* Start Provided records *

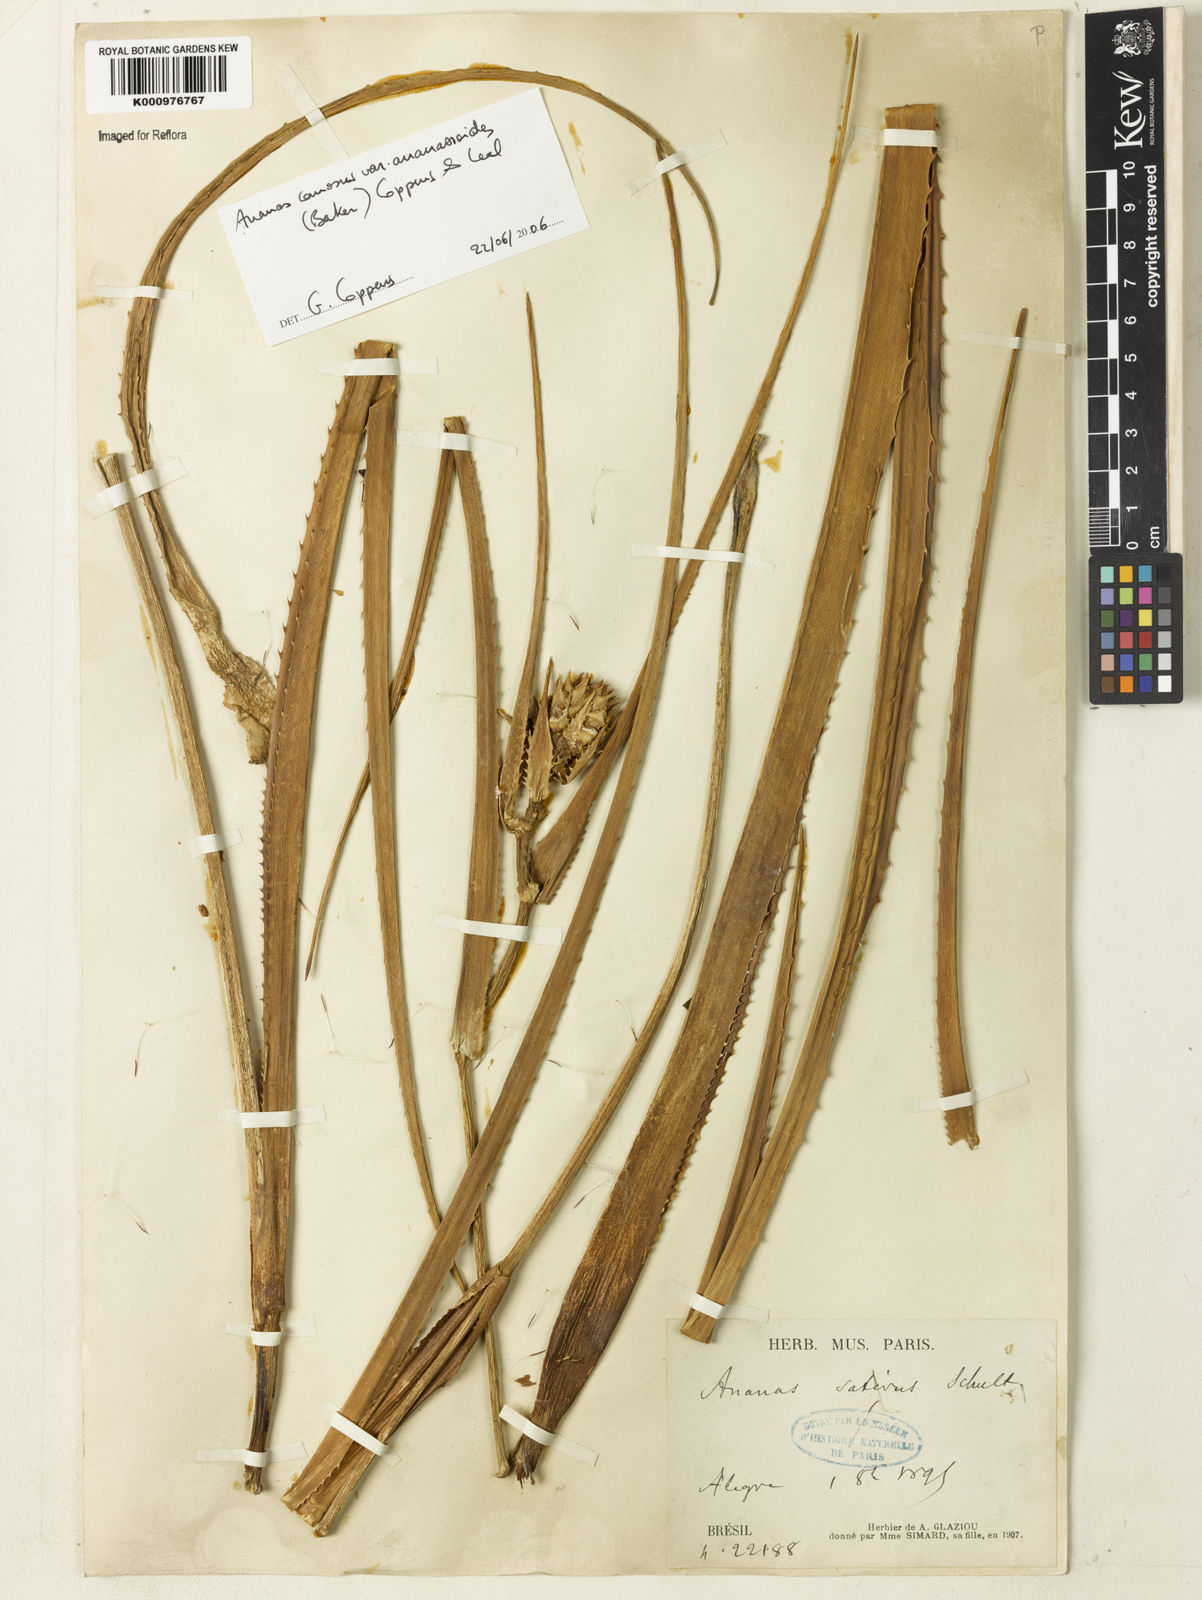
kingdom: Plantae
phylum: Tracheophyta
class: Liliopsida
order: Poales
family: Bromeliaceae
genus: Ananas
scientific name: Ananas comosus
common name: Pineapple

* End Provided records *
* Start Provided records *

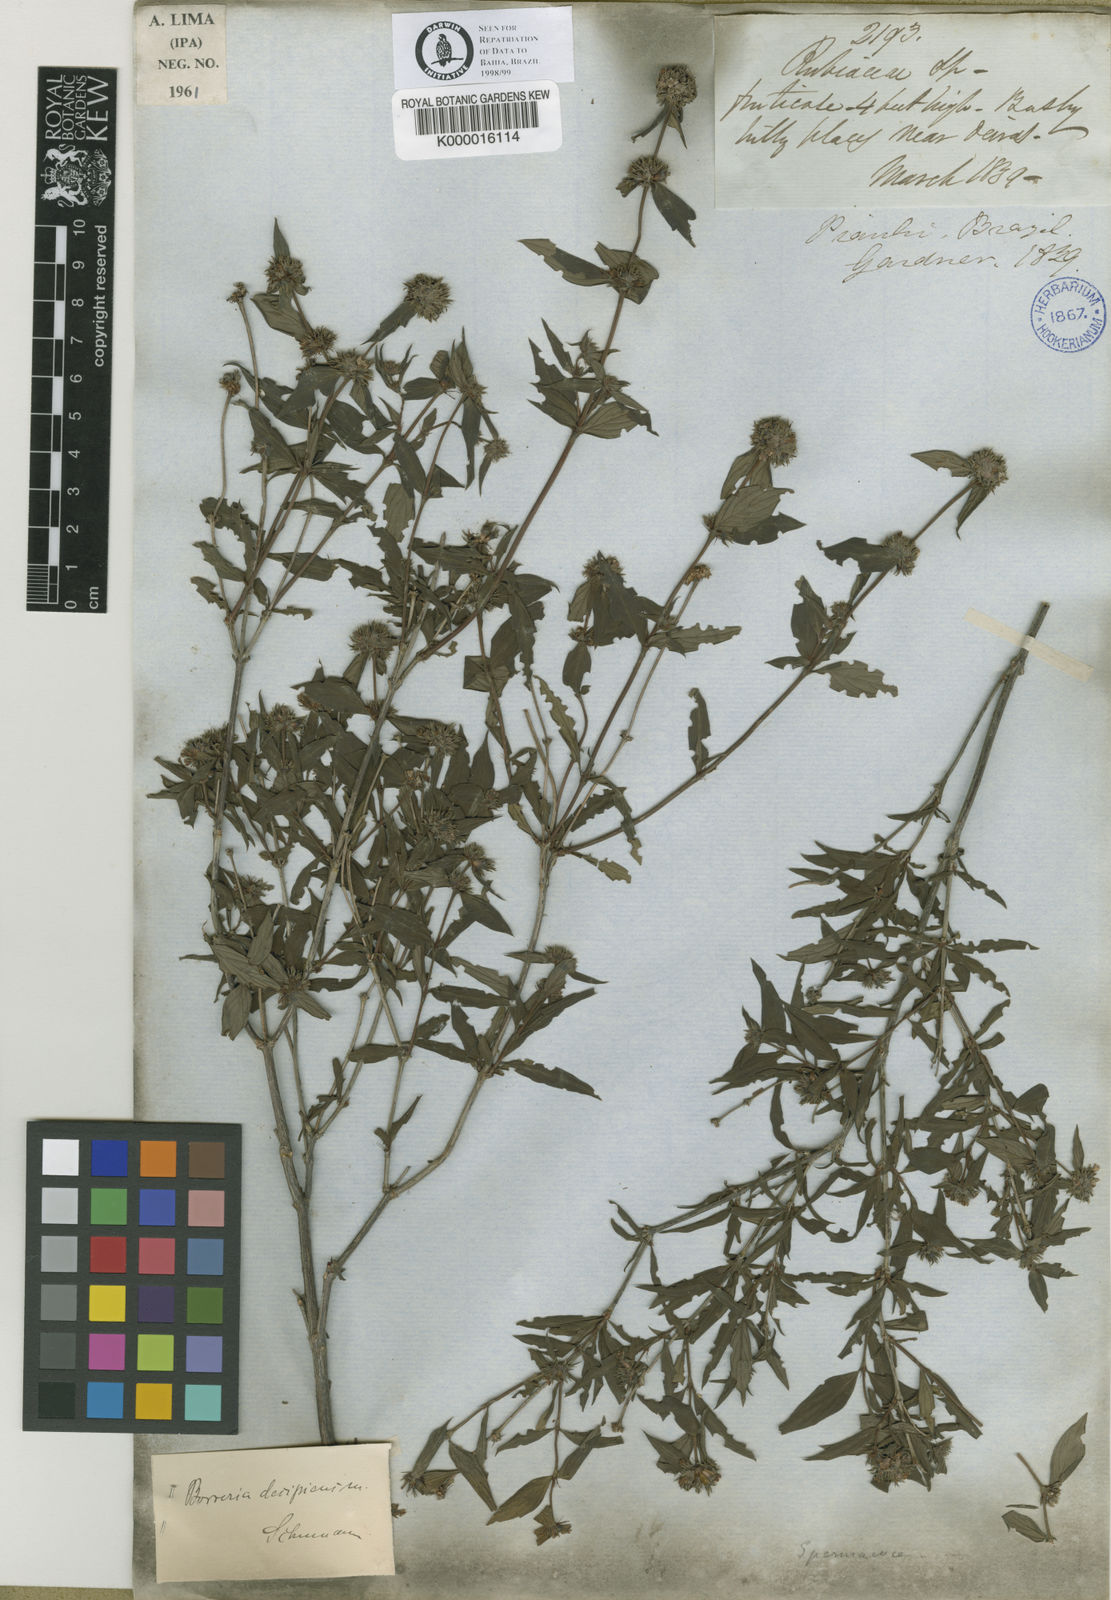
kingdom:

* End Provided records *

▶ **Job**
Reproduce the material word for word, from the line containing "phylum: Tracheophyta" down to the line containing "scientific name: Ananas comosus", both included.

▶ **Written solution**
phylum: Tracheophyta
class: Liliopsida
order: Poales
family: Bromeliaceae
genus: Ananas
scientific name: Ananas comosus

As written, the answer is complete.